━━━ DANE WEJŚCIOWE ━━━
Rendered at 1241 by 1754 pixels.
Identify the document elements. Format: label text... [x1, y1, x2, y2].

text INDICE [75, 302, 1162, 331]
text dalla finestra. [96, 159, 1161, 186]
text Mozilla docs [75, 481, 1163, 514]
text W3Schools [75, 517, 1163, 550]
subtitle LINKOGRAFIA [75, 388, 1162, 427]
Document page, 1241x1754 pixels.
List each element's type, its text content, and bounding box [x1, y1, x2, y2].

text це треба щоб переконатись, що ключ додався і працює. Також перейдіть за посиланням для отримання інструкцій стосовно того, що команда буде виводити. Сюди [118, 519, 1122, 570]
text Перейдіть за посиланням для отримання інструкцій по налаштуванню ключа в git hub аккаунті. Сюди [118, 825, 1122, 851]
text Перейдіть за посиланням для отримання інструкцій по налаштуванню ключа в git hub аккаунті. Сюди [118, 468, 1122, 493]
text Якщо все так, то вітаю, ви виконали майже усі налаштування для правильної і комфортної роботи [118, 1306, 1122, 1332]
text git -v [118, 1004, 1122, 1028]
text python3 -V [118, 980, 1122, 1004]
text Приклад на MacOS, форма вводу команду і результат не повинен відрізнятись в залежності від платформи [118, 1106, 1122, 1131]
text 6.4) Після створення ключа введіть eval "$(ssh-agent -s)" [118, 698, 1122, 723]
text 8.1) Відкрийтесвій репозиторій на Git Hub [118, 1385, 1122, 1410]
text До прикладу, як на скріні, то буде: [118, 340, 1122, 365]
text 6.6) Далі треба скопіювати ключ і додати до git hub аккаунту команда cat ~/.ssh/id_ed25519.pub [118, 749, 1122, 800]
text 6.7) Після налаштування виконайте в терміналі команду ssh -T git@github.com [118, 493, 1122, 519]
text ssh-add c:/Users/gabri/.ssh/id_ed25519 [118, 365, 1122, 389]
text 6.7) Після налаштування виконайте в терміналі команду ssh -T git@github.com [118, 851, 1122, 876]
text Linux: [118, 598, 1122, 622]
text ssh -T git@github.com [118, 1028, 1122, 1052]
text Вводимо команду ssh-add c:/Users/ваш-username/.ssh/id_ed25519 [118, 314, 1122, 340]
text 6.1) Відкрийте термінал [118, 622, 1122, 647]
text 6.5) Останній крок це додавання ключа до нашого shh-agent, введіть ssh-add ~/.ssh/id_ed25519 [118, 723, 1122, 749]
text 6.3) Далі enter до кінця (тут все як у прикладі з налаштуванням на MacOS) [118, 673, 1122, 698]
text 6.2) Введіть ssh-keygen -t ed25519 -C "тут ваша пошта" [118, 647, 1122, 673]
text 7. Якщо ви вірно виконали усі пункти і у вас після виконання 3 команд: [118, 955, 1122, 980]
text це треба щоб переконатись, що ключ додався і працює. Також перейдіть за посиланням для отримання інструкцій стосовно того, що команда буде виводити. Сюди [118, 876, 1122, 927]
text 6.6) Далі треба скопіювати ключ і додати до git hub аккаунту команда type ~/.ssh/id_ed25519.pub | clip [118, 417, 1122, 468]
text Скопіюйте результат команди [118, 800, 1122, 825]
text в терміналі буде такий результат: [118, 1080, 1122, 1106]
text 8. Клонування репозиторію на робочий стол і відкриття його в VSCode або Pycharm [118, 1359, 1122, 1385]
━━━
[CEL ĆWICZENIA] Przedstaw wszystkie wiersze powyższych rekordów w postaci listy numerowanej. Puste wiersze pomiń.

[ROZWIĄZANIE ĆWICZENIA]
1. Rendered at 1241 by 1754 pixels.
2. Identify the document elements. Format: label text... [x1, y1, x2, y2].
3. text INDICE [75, 302, 1162, 331]
4. text dalla finestra. [96, 159, 1161, 186]
5. text Mozilla docs [75, 481, 1163, 514]
6. text W3Schools [75, 517, 1163, 550]
7. subtitle LINKOGRAFIA [75, 388, 1162, 427]
8. Document page, 1241x1754 pixels.
9. List each element's type, its text content, and bounding box [x1, y1, x2, y2].
10. text це треба щоб переконатись, що ключ додався і працює. Також перейдіть за посиланням для отримання інструкцій стосовно того, що команда буде виводити. Сюди [118, 519, 1122, 570]
11. text Перейдіть за посиланням для отримання інструкцій по налаштуванню ключа в git hub аккаунті. Сюди [118, 825, 1122, 851]
12. text Перейдіть за посиланням для отримання інструкцій по налаштуванню ключа в git hub аккаунті. Сюди [118, 468, 1122, 493]
13. text Якщо все так, то вітаю, ви виконали майже усі налаштування для правильної і комфортної роботи [118, 1306, 1122, 1332]
14. text git -v [118, 1004, 1122, 1028]
15. text python3 -V [118, 980, 1122, 1004]
16. text Приклад на MacOS, форма вводу команду і результат не повинен відрізнятись в залежності від платформи [118, 1106, 1122, 1131]
17. text 6.4) Після створення ключа введіть eval "$(ssh-agent -s)" [118, 698, 1122, 723]
18. text 8.1) Відкрийтесвій репозиторій на Git Hub [118, 1385, 1122, 1410]
19. text До прикладу, як на скріні, то буде: [118, 340, 1122, 365]
20. text 6.6) Далі треба скопіювати ключ і додати до git hub аккаунту команда cat ~/.ssh/id_ed25519.pub [118, 749, 1122, 800]
21. text 6.7) Після налаштування виконайте в терміналі команду ssh -T git@github.com [118, 493, 1122, 519]
22. text ssh-add c:/Users/gabri/.ssh/id_ed25519 [118, 365, 1122, 389]
23. text 6.7) Після налаштування виконайте в терміналі команду ssh -T git@github.com [118, 851, 1122, 876]
24. text Linux: [118, 598, 1122, 622]
25. text ssh -T git@github.com [118, 1028, 1122, 1052]
26. text Вводимо команду ssh-add c:/Users/ваш-username/.ssh/id_ed25519 [118, 314, 1122, 340]
27. text 6.1) Відкрийте термінал [118, 622, 1122, 647]
28. text 6.5) Останній крок це додавання ключа до нашого shh-agent, введіть ssh-add ~/.ssh/id_ed25519 [118, 723, 1122, 749]
29. text 6.3) Далі enter до кінця (тут все як у прикладі з налаштуванням на MacOS) [118, 673, 1122, 698]
30. text 6.2) Введіть ssh-keygen -t ed25519 -C "тут ваша пошта" [118, 647, 1122, 673]
31. text 7. Якщо ви вірно виконали усі пункти і у вас після виконання 3 команд: [118, 955, 1122, 980]
32. text це треба щоб переконатись, що ключ додався і працює. Також перейдіть за посиланням для отримання інструкцій стосовно того, що команда буде виводити. Сюди [118, 876, 1122, 927]
33. text 6.6) Далі треба скопіювати ключ і додати до git hub аккаунту команда type ~/.ssh/id_ed25519.pub | clip [118, 417, 1122, 468]
34. text Скопіюйте результат команди [118, 800, 1122, 825]
35. text в терміналі буде такий результат: [118, 1080, 1122, 1106]
36. text 8. Клонування репозиторію на робочий стол і відкриття його в VSCode або Pycharm [118, 1359, 1122, 1385]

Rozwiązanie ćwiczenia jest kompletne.